[Exercise details]
Scan the records for "Content". Report each line that includes it.

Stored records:
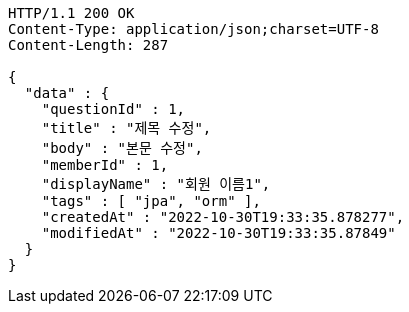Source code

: [source,http,options="nowrap"]
----
HTTP/1.1 200 OK
Content-Type: application/json;charset=UTF-8
Content-Length: 287

{
  "data" : {
    "questionId" : 1,
    "title" : "제목 수정",
    "body" : "본문 수정",
    "memberId" : 1,
    "displayName" : "회원 이름1",
    "tags" : [ "jpa", "orm" ],
    "createdAt" : "2022-10-30T19:33:35.878277",
    "modifiedAt" : "2022-10-30T19:33:35.87849"
  }
}
----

[Exercise answer]
Content-Type: application/json;charset=UTF-8
Content-Length: 287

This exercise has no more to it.